The Laboratory for Affective Neuroscience at the University of Wisconsin produced hard data that short amounts of mindfulness meditation lead to increased influenza resistance. Akira Kasamatsu, M.D., went as far as monitoring the electronic activity of 48 priests and disciples of Zen Buddhism, a religious sect known for meditation. Their brain activity showed increased levels of what are known as alpha waves. These waves are heavily associated with being relaxed.
These long-time practitioners of meditation were literally able to tune their brains to a relaxed wavelength, regardless of how stressful a situation may be. Imagine being able to make stress go away with a conscious decision – these individuals don't have to imagine that power.
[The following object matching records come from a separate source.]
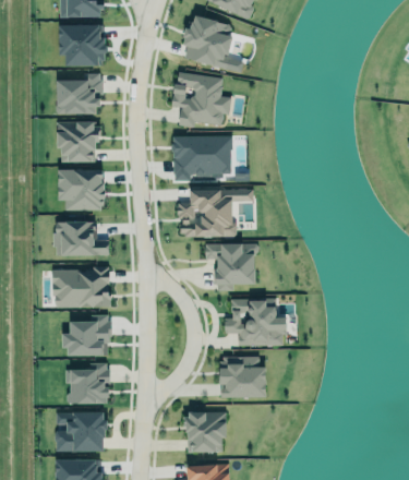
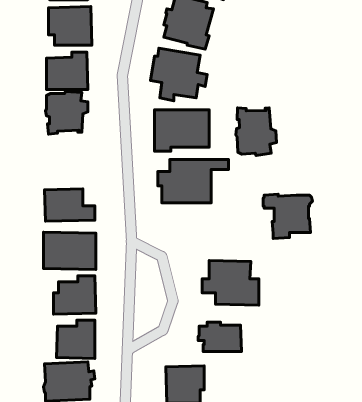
building: none -> [236,108,276,156]
building: [58,169,105,212] -> none
building: [206,243,260,291] -> [263,194,313,239]

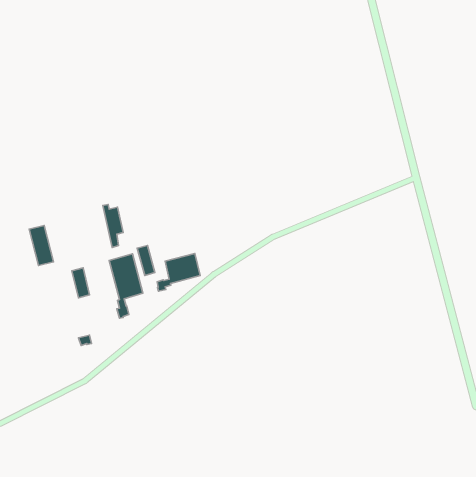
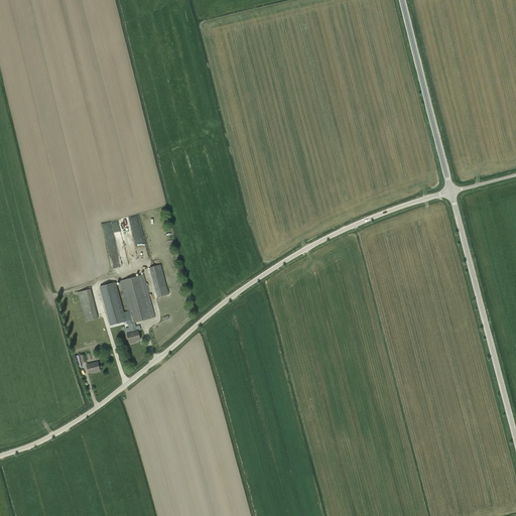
building: [29,226,53,266] -> [99,282,125,326]
building: [157,253,200,291] -> none

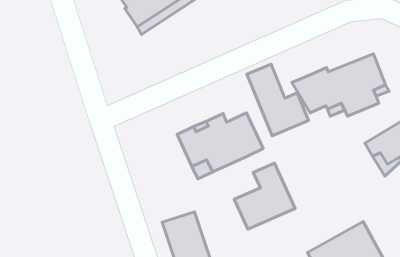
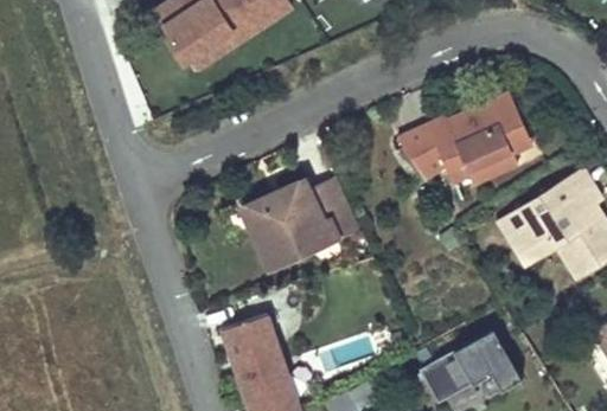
building: [247,64,309,136] -> none
building: [234,163,295,229] -> none

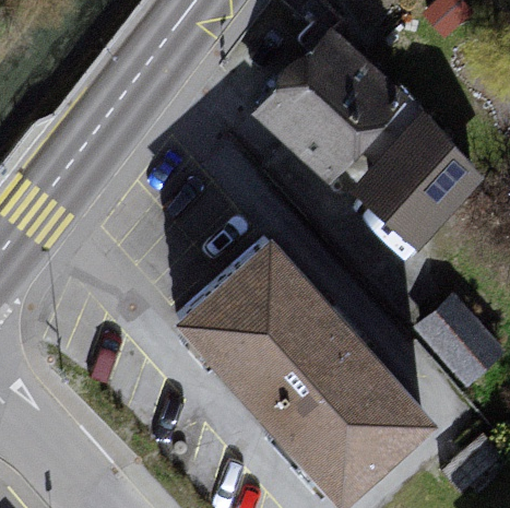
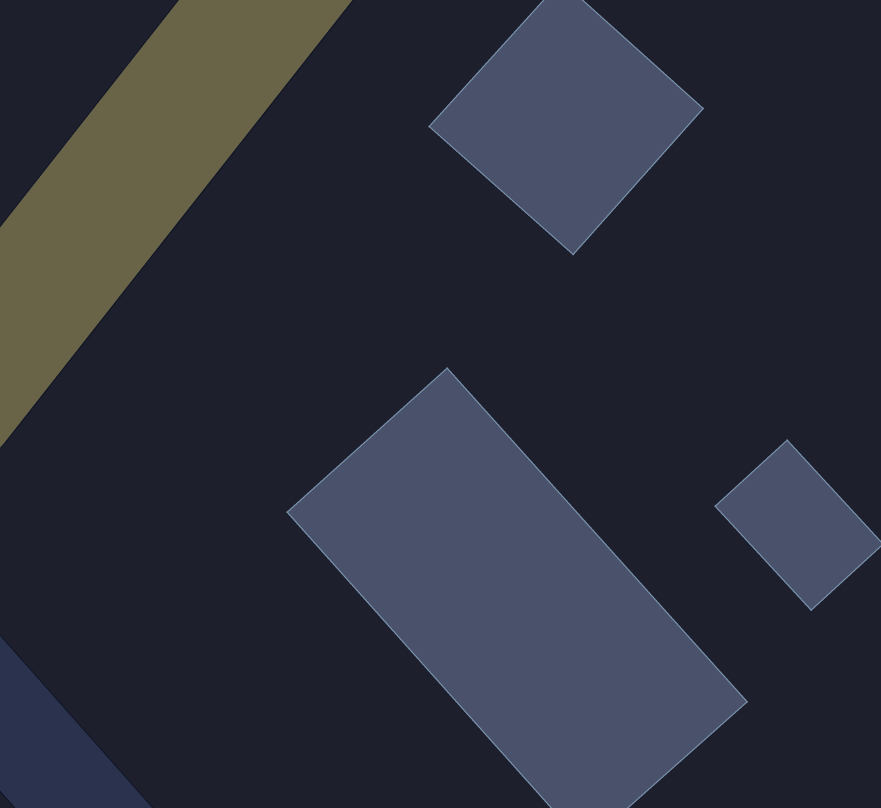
building: [348,116,481,255] -> none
They already have it.
Countless scholarly articles reinforce this sentiment, explaining how mindful meditation can be used to manage chronic pain and reign in anxiety disorders.
To approach "mindfulness" from ground zero can seem difficult. The whole point of the exercise is to quiet the mind – something I struggle with on a daily basis. To begin, you need a mental focal point. Some people like to use the word "mantra," but if that seems hokey, call it a focal point. Sometimes I just use the word "focus" as a constant reminder of what I'm trying to do. Relax every muscle in your body. Sit upright so you don't fall asleep. See if you can sit there and do nothing but think less and less for 10 minutes. Use a timer on your phone so you don't feel the need to peek at the time. It takes practice, but even if you don't get it your first time, you'll be amazed how good quiet time feels. It's the kind of habit that takes little time and less planning. Do it in the library if you're stressed and until you fall asleep when you're antsy.
It's your brain; learn to make it work for you.